I photographed the area and filmed a short video of Roland walking around. We stuck around for probably a couple of hours, scratching our heads over how exactly the shoot-down might have taken place and how we could prove that it started right here.

Tracks from a large vehicle cut through the burned launch-site area.

And then the fighting over at Savur Mohyla grew louder and closer, and we knew we had a long drive back to Donetsk still ahead before dusk when the checkpoints closed.

We got back in the car and told the driver to take us to Donetsk. But there was one more surprise left.

Less than half a mile down, where the field met a tree line along the road, a black, blue, and red flag of the Donetsk separatists emerged from the brush. Concealed from us the entire time was a checkpoint where a group of soldiers had been on watch.

Three or four of them trained their eyes and weapons on us as we slowly approached. "Journalists," we said in Russian, offering our documents.

The interrogation was brief -- Where did you come from? How did you get there? What were you looking for? Their curiosity apparently satisfied, we were released.

On the way back, Roland and I felt excitement but were also cautious, in the way journalists get when they've stumbled on a potentially big story.

"I remember thinking, 'This can't be it,' dismissing the possibility," Roland recalled in a phone call this week about that moment. "It just seemed so unlikely. And yet, at the same time, [I thought,] 'This kind of fits.'"

He would publish a short piece raising questions about the site the next day while I would hold off until a return visit.

The Witness

Almost a year later, ahead of the first anniversary of the MH17 downing, I visited Chervoniy Zhovten, which sits a kilometer south of the field site. There I spoke to several local residents who recalled in detail a day they said they would never forget.

Pyotr Fedotov and his mother were two of them. I found them working in their garden, where they said they'd also been on the afternoon of July 17, 2014.

On that day, they heard a powerful blast and the earth shook beneath their feet. Fedotov said it knocked them both to the ground.

"It was such a huge explosion," he recalled. "It felt like the end of the world."

Fedotov said he knew exactly what it was and where it came from.

"It was a big missile and it wobbled as it flew right over our house in the direction of Torez," he said.

Moments later, he said, he saw another explosion and fiery debris fell to the ground.

Where did the missile come from, I asked. The field up the road, he told me. Other residents told foreign journalists similar stories.

The Official Conclusion

It would be another year before the official confirmation came from the Dutch-led Joint Investigation Team (JIT) looking into the downing.

During a press conference in The Netherlands on September 28, 2016, the JIT said it believed the scorched section of the field we found to be the precise spot from which the missile that struck MH17 was fired by a Buk antiaircraft system.

In its video explanation, it cited our reporting and used one of the photographs I took at the site.

Last month, ahead of the fifth anniversary of the downing, the JIT named four suspects — three Russians and a Ukrainian -- and charged them with murder. They said the men would face trial in The Hague next March, though it is unlikely they will be there in person.

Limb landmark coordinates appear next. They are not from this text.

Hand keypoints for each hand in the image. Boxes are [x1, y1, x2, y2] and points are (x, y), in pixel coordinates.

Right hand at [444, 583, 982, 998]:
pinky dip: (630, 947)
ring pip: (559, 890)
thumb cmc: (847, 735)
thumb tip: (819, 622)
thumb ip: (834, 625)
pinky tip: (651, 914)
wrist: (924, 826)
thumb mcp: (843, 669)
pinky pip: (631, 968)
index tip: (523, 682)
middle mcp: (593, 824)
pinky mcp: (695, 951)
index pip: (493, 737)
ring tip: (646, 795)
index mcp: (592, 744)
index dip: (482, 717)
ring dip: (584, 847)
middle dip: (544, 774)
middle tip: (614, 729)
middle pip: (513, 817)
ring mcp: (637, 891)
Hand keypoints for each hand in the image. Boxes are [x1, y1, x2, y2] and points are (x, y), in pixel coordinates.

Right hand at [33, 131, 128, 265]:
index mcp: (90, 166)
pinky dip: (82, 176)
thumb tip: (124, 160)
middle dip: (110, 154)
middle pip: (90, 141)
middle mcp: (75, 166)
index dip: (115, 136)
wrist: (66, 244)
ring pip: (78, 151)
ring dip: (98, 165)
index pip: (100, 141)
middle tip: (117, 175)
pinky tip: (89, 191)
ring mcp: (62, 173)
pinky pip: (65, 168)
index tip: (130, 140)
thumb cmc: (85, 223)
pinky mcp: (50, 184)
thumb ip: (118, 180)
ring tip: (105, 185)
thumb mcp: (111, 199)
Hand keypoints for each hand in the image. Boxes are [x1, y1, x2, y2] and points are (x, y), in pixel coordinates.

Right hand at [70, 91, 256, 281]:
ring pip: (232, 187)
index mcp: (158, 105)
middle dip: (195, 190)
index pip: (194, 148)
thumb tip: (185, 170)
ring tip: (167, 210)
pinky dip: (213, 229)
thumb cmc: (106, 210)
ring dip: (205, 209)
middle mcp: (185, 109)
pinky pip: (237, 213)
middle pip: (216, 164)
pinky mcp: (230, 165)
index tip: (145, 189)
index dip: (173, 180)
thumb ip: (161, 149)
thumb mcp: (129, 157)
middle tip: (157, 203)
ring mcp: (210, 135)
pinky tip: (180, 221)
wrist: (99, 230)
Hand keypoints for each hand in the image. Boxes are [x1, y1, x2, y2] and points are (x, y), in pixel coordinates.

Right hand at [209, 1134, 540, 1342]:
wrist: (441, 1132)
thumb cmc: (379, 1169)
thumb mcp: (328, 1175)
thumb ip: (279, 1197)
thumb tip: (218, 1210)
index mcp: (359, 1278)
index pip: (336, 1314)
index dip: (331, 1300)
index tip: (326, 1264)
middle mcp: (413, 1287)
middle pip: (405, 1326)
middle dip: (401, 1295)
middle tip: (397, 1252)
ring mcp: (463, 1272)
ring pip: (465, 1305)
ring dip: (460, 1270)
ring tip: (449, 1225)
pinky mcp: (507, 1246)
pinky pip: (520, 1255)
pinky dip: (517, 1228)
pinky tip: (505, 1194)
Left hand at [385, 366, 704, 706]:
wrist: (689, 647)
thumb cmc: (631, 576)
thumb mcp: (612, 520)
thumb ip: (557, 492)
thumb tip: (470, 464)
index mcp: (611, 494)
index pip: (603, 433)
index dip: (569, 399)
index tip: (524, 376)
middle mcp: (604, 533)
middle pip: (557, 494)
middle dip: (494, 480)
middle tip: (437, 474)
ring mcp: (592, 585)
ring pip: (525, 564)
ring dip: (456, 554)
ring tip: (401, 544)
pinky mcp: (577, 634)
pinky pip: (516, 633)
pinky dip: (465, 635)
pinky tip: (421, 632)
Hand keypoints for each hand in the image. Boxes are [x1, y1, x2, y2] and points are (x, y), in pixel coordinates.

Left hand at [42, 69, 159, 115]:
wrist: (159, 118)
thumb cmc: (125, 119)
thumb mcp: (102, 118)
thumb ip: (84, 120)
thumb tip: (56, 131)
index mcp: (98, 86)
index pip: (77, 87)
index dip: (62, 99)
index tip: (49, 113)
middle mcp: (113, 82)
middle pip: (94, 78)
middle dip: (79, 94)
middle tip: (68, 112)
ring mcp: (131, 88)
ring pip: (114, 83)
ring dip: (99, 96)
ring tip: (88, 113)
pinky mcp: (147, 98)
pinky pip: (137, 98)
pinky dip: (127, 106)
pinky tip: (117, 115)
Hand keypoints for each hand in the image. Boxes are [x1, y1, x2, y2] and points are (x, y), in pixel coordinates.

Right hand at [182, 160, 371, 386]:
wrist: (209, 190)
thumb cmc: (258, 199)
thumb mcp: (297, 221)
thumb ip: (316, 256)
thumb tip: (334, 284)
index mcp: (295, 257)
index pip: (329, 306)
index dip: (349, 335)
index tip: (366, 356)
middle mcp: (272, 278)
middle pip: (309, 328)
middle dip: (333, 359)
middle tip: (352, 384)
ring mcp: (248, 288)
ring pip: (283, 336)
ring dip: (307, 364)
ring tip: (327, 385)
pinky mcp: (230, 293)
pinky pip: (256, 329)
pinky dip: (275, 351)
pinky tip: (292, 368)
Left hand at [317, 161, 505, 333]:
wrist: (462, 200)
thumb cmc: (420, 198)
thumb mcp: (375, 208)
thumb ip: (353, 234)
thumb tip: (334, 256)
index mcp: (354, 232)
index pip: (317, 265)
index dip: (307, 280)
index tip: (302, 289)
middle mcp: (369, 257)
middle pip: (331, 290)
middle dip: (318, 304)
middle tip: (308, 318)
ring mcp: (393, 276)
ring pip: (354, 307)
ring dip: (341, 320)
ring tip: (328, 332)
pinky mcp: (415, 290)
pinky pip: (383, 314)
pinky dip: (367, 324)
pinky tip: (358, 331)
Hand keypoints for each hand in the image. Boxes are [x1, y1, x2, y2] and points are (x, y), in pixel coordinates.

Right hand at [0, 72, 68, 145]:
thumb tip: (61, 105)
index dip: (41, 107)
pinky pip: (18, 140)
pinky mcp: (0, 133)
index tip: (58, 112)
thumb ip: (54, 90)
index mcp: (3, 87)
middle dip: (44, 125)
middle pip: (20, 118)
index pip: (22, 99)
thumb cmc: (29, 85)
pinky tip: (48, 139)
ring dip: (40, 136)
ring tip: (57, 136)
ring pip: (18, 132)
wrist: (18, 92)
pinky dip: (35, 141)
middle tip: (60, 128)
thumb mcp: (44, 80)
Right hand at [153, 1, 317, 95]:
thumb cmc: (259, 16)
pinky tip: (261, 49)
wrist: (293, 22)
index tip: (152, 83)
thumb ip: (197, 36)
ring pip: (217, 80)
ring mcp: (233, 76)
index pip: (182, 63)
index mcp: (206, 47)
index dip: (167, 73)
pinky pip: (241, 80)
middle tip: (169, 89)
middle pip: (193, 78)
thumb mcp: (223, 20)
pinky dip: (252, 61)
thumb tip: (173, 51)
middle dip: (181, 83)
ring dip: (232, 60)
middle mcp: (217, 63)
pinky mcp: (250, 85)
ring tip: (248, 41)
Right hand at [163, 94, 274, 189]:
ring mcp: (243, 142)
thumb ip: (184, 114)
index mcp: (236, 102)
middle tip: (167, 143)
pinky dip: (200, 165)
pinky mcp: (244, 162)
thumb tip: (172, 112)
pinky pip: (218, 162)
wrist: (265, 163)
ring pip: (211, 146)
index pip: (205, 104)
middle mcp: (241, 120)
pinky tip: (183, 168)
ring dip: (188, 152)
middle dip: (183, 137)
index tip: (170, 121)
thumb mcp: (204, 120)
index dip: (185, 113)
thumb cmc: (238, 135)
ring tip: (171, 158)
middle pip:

SEE ALSO: Dutch Prosecutor Names Four To Be Tried For Murder In Downing Of MH17

As with the discovery of the launch site and other developments over the course of the international investigation, the indictments marked a big step forward and answered lingering questions.

But some questions remain, including who exactly pushed the button that triggered the launch of the missile on that summer day half a decade ago.